▶ Work instructions
Reproduce nothing but the closing run of lines: the line with "pc_current <= pc_next;" and each line that follows it to the end of the data.

--- Material to process Enclosed Below ---

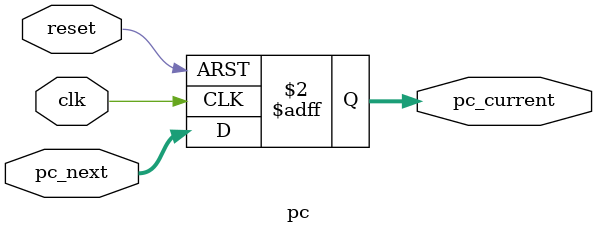
<source format=v>
module pc (
    input  wire        clk,
    input  wire        reset,
    input  wire [31:0] pc_next,
    output reg  [31:0] pc_current 
);

    always @(posedge clk or posedge reset) begin
        if (reset)
            pc_current <= 32'b0;  // Reset to 0
        else
            pc_current <= pc_next; // Update PC
    end

endmodule

</source>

--- End of Enclosed Material to process ---

▶ Written answer
            pc_current <= pc_next; // Update PC
    end

endmodule

</source>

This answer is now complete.